Back out in our body I moved closer to the injured girl on the hospital bed. I pulled the blankets back and placed my hand on her chest over her heart, then focused. I'd never done this before but I knew how to do it. With concentration and effort, I forced my last meal back out and pushed her soul into the unconscious body before me.


The machines monitoring her beeped once as her heart rate stuttered, then everything was quiet again. 


Katherine would regain consciousness in the next half hour or so. Instead of saying goodbye to their daughter, her parents would be overcome with relief at her unexpected recovery. Doctors would scratch their heads and wonder. And with luck, I'd be able to forget this whole uncomfortable situation ever happened.


I straightened the blankets over the sleeping girl then turned away. 


Joanne was still there watching. She commented, "I know you said you weren't here to hunt but if you're interested, the drunk driver who killed her is out in the waiting area with a couple cops."


"I saw him," I replied as my lips curled into a slight smile. "And I will pay him a visit later." 


"Good," the reaper smiled as well. 


With that, she turned and left to return to her regular business here. And I waited until my next meal was alone, then made short work of him. And this time I didn't play with my food.


By morning there was a bit of a stir among the hospital staff. Some were talking about the miraculous recovery of a teenage girl, others about the mysterious death of the drunk driver who nearly killed her. Nobody was unhappy with the way things worked out, and many of the conversations had to do with karma. Most agreed that if anything supernatural happened, at least it was a worthwhile trade-off.


A few people attributed my actions to their god or one of his angels, but that wasn't new. I'd heard that sort of thing before and it always amused me to think of humans praying to their god to give thanks for the work of a demon.


As for Katherine, she would retain the memories of her life as a man named Jim, including the lessons she learned at the end. She would also have access to some of the original Katherine's memories as well, but those were incomplete. Unfortunately many of them were lost due to the damage received in the accident. 

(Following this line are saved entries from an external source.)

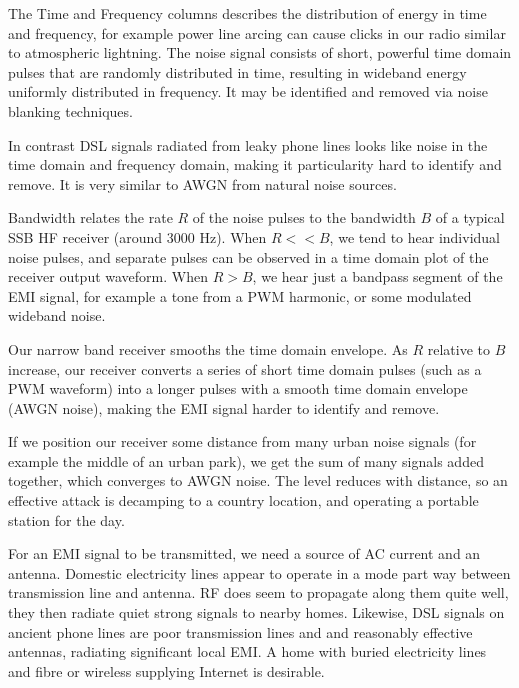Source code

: \documentclass{article}
\begin{document}
The Time and Frequency columns describes the distribution of energy in time and frequency, for example power line arcing can cause clicks in our radio similar to atmospheric lightning.  The noise signal consists of short, powerful time domain pulses that are randomly distributed in time, resulting in wideband energy uniformly distributed in frequency. It may be identified and removed via noise blanking techniques.

In contrast DSL signals radiated from leaky phone lines looks like noise in the time domain and frequency domain, making it particularity hard to identify and remove.  It is very similar to AWGN from natural noise sources.

Bandwidth relates the rate $R$ of the noise pulses to the bandwidth $B$ of a typical SSB HF receiver (around 3000 Hz).  When $R<<B$, we tend to hear individual noise pulses, and separate pulses can be observed in a time domain plot of the receiver output waveform.  When $R>B$, we hear just a bandpass segment of the EMI signal, for example a tone from a PWM harmonic, or some modulated wideband noise.

Our narrow band receiver smooths the time domain envelope. As $R$ relative to $B$ increase, our receiver converts a series of short time domain pulses (such as a PWM waveform) into a longer pulses with a smooth time domain envelope (AWGN noise), making the EMI signal harder to identify and remove.

If we position our receiver some distance from many urban noise signals (for example the middle of an urban park), we get the sum of many signals added together, which converges to AWGN noise.  The level reduces with distance, so an effective attack is decamping to a country location, and operating a portable station for the day.

For an EMI signal to be transmitted, we need a source of AC current and an antenna. Domestic electricity lines appear to operate in a mode part way between transmission line and antenna.  RF does seem to propagate along them quite well, they then radiate quiet strong signals to nearby homes.  Likewise, DSL signals on ancient phone lines are poor transmission lines and and reasonably effective antennas, radiating significant local EMI. A home with buried electricity lines and fibre or wireless supplying Internet is desirable.
\end{document}

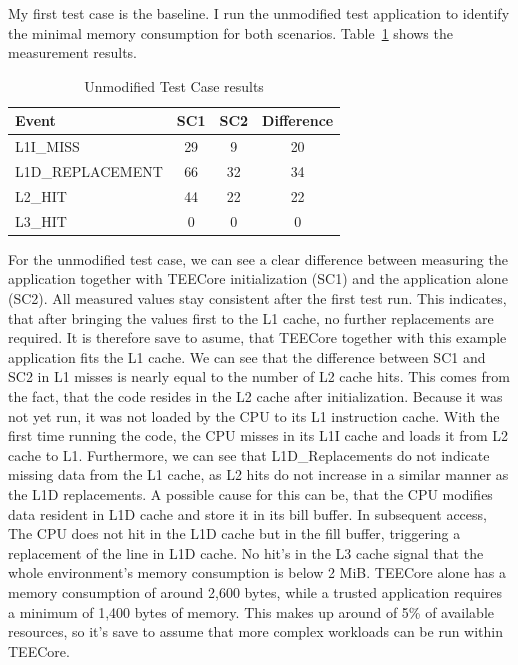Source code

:My first test case is the baseline. I run the unmodified test application to
identify the minimal memory consumption for both scenarios.
Table~\ref{50:tab:ping_base} shows the measurement results. 

\begin{table}[ht]
    \centering
    \begin{tabular}{ |l||c|c|c| }
        \hline
        Event            & SC1 & SC2 & Difference \\
        \hline
        L1I\_MISS        & 29  & 9   & 20         \\
        L1D\_REPLACEMENT & 66  & 32  & 34         \\
        L2\_HIT          & 44  & 22  & 22         \\
        L3\_HIT          & 0   & 0   & 0          \\
        \hline
    \end{tabular}
    \caption{Unmodified Test Case results}
    \label{50:tab:ping_base}
\end{table}

For the unmodified test case, we can see a clear difference between measuring
the application together with TEECore initialization (SC1) and the application
alone (SC2). All measured values stay consistent after the first test run. This
indicates, that after bringing the values first to the L1 cache, no further
replacements are required. It is therefore save to asume, that TEECore together
with this example application fits the L1 cache. We can see that the difference
between SC1 and SC2 in L1 misses is nearly equal to the number of L2 cache hits.
This comes from the fact, that the code resides in the L2 cache after
initialization. Because it was not yet run, it was not loaded by the CPU to its
L1 instruction cache. With the first time running the code, the CPU misses in
its L1I cache and loads it from L2 cache to L1. Furthermore, we can see that
L1D\_Replacements do not indicate missing data from the L1 cache, as L2 hits do
not increase in a similar manner as the L1D replacements. A possible cause for
this can be, that the CPU modifies data resident in L1D cache and store it in
its bill buffer. In subsequent access, The CPU does not hit in the L1D cache but
in the fill buffer, triggering a replacement of the line in L1D cache. No hit's
in the L3 cache signal that the whole environment's memory consumption is below
2 MiB. TEECore alone has a memory consumption of around 2,600 bytes, while a
trusted application requires a minimum of 1,400 bytes of memory. This makes up
around of 5\% of available resources, so it's save to assume that more complex
workloads can be run within TEECore.\\


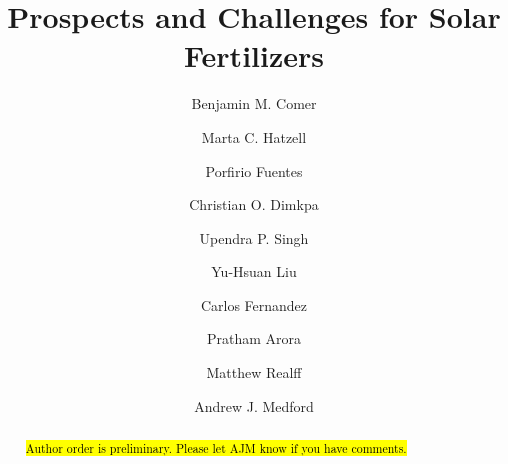 \documentclass[final,1p,times,twocolumn]{elsarticle}
\begin{document}
\begin{frontmatter}


\title{Prospects and Challenges for Solar Fertilizers}




\author[GTChBE]{Benjamin M. Comer}
\author[GTME]{Marta C. Hatzell}
\author[IFDC]{Porfirio Fuentes}
\author[IFDC]{Christian O. Dimkpa}
\author[IFDC]{Upendra P. Singh}
\author[GTEE]{Yu-Hsuan Liu}
\author[GTME]{Carlos Fernandez}
\author[GTChBE]{Pratham Arora}
\author[GTChBE]{Matthew Realff}
\author[GTChBE]{Andrew J. Medford}

\address[GTChBE]{School of Chemical \& Biomolecular Engineering, Georgia Institute of Technology, Atlanta, GA 30318}

\address[GTME]{School of Mechanical Engineering, Georgia Institute of Technology, Atlanta, GA 30318}

\address[GTEE]{School of Environmental Engineering, Georgia Institute of Technology, Atlanta, GA 30318}


\address[IFDC]{International Fertilizer Development Center, Muscle Shoals, AL 35661}


\begin{abstract}
\hl{Author order is preliminary. Please let AJM know if you have comments.}


\end{abstract}
\end{frontmatter}
\end{document}
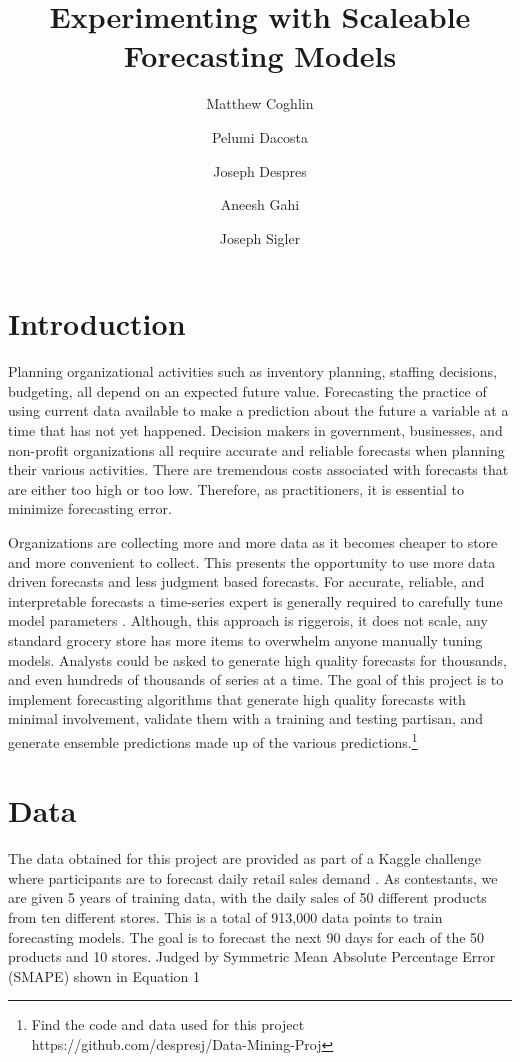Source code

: \documentclass[16pt,twocolumn,letterpaper]{article}
\title{Experimenting with Scaleable Forecasting Models}
\author{
    Matthew Coghlin\\
  	\and
  	Pelumi Dacosta\\
    \and
    Joseph Despres\\
    \and
    Aneesh Gahi\\
    \and
    Joseph Sigler\\
}
\begin{document}
\maketitle



\section{Introduction}

Planning organizational activities such as inventory planning, staffing decisions, budgeting, all depend on an expected future value. Forecasting the practice of using current data available to make a prediction about the future a variable at a time that has not yet happened. Decision makers in government, businesses, and non-profit organizations all require accurate and reliable forecasts when planning their various activities. There are tremendous costs associated with forecasts that are either too high or too low. Therefore, as practitioners, it is essential to minimize forecasting error. 

Organizations are collecting more and more data as it becomes cheaper to store and more convenient to collect. This presents the opportunity to use more data driven forecasts and less judgment based forecasts. For accurate, reliable, and interpretable forecasts a time-series expert is generally required to carefully tune model parameters \cite{taylor2018forecasting}. Although, this approach is riggerois, it does not scale, any standard grocery store has more items to overwhelm anyone manually tuning models. Analysts could be asked to generate high quality forecasts for thousands, and even hundreds of thousands of series at a time. The goal of this project is to implement forecasting algorithms that generate high quality forecasts with minimal involvement, validate them with a training and testing partisan, and generate ensemble predictions made up of the various predictions.\footnote{Find the code and data used for this project https://github.com/despresj/Data-Mining-Proj} 

\section{Data}

The data obtained for this project are provided as part of a Kaggle challenge where participants are to forecast daily retail sales demand \cite{kaggle}. As contestants, we are given 5 years of training data, with the daily sales of 50 different products from ten different stores. This is a total of 913,000 data points to train forecasting models. The goal is to forecast the next 90 days for each of the 50 products and 10 stores. Judged by Symmetric Mean Absolute Percentage Error (SMAPE) shown in Equation 1
\end{document}

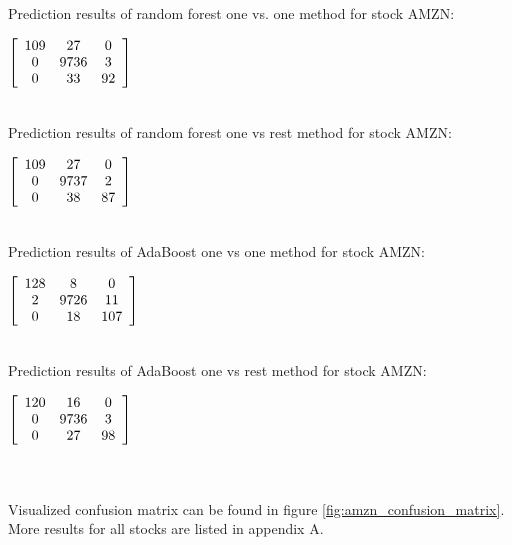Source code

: Prediction results of random forest one vs. one method for stock AMZN:\\
\begin{center}
$\left [{\begin{array}{*{20}c}
109    & 27  & 0 \\
  0  & 9736 & 3 \\
  0 & 33 & 92

 \end{array} } \right]
$ 
\end{center}
\\


Prediction results of random forest one vs rest method for stock AMZN:\\
\begin{center}
$\left [{\begin{array}{*{20}c}
109    & 27  & 0 \\
  0  & 9737 & 2 \\
  0 & 38 & 87

 \end{array} } \right]
$ 
\end{center}
\\

Prediction results of AdaBoost one vs one method for stock AMZN:\\
\begin{center}
$\left [{\begin{array}{*{20}c}
128    & 8  & 0 \\
  2  & 9726 & 11 \\
  0 & 18 & 107

 \end{array} } \right]
$ 
\end{center}
\\

Prediction results of AdaBoost one vs rest method for stock AMZN:\\
\begin{center}
$\left [{\begin{array}{*{20}c}
120    & 16  & 0 \\
  0  & 9736 & 3 \\
  0 & 27 & 98
 \end{array} } \right]
$ 
\end{center}
\\
\\
Visualized confusion matrix can be found in figure \ref{fig:amzn_confusion_matrix}. More results for all stocks are listed in appendix A.

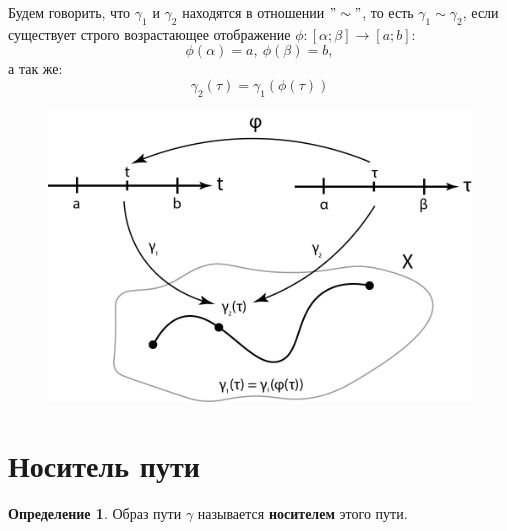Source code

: \documentclass{report}
\theoremstyle{definition}
\newtheorem*{definition}{Определение}
\begin{document}
Будем говорить, что $\gamma_1$ и $\gamma_2$ находятся в отношении $"\sim"$, то есть $\gamma_1 \sim \gamma_2$,
если существует строго возрастающее отображение $\phi:[\alpha;\beta]\rightarrow[a;b]:$
\begin{equation*}
    \phi(\alpha) = a, \ \phi(\beta) = b,
\end{equation*}
а так же:
\begin{equation*}
    \gamma_2(\tau) = \gamma_1(\phi(\tau))
\end{equation*}
\begin{figure}[H]
    \begin{center}
        \includegraphics[scale=0.2]{graph7.png}\label{figure7}
    \end{center}
\end{figure}

\section{Носитель пути}

\begin{definition}
    Образ пути $\gamma$ называется \textbf{носителем} этого пути.
\end{definition}
\end{document}
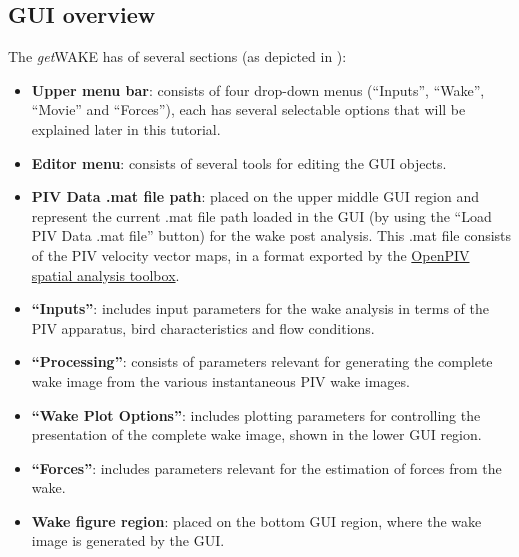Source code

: \documentclass[12pt,a4paper]{article}
\begin{document}
\newpage
\subsection{GUI overview}

The \textit{get}WAKE has of several sections (as depicted in ):
\begin{itemize}
\item {\color{red}\textbf{Upper menu bar}}: consists of four drop-down menus (``Inputs'', ``Wake'', ``Movie'' and ``Forces''), each has several selectable options that will be explained later in this tutorial.
\item {\color{cyan}\textbf{Editor menu}}: consists of several tools for editing the GUI objects.
\item {\color{blue}\textbf{PIV Data .mat file path}}: placed on the upper middle GUI region and represent the current .mat file path loaded in the GUI (by using the ``Load PIV Data .mat file'' button) for the wake post analysis. This .mat file consists of the PIV velocity vector maps, in a format exported by the \href{https://github.com/OpenPIV/openpiv-spatial-analysis-toolbox}{OpenPIV spatial analysis toolbox}.
\item {\color{brown}\textbf{``Inputs''}}: includes input parameters for the wake analysis in terms of the PIV apparatus, bird characteristics and flow conditions.
\item {\color{green}\textbf{``Processing''}}: consists of parameters relevant for generating the complete wake image from the various instantaneous PIV wake images.
\item {\color{magenta}\textbf{``Wake Plot Options''}}: includes plotting parameters for controlling the presentation of the complete wake image, shown in the lower GUI region.
\item {\color{orange}\textbf{``Forces''}}: includes parameters relevant for the estimation of forces from the wake.
\item {\color{black}\textbf{Wake figure region}}: placed on the bottom GUI region, where the wake image is generated by the GUI.
\end{itemize}
\end{document}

She would likely spend the next few weeks in casts and bandages, and perhaps some time in rehab or therapy. Physically she should make a complete recovery. How she did mentally was up to her, but I had a feeling she'd take my words to heart. She'd make the most of her second chance and be a better person going forward.


Finally, I made myself a promise that I'd never again let myself get into a position where I felt sorry for my food. Never again would I take it upon myself to torment or punish them for their misdeeds. I'd make it as quick, painless, and merciful as I could. It even crossed my mind that perhaps my progeny was right all along. Maybe we didn't need to kill humans after all, if we could gain sustenance in other ways.


I also promised myself to keep this whole mess secret. I knew I'd never hear the end of it, if Mara ever found out what I'd done tonight.

Comments

Day Dreamer

Lovely weaving together of so many past threads, plus new revelations. So good, I read it twice immediately. :-)

Ralph

I think the one that’s left should sulfur with trying to change into a transgirl !

LexiKitten

Nae. Lily already decided that she won't turn culprits into victims. No revenge, no making them suffer and herself feel bad. Just plain, clean, fast devouring and making it look like an accident or suicide.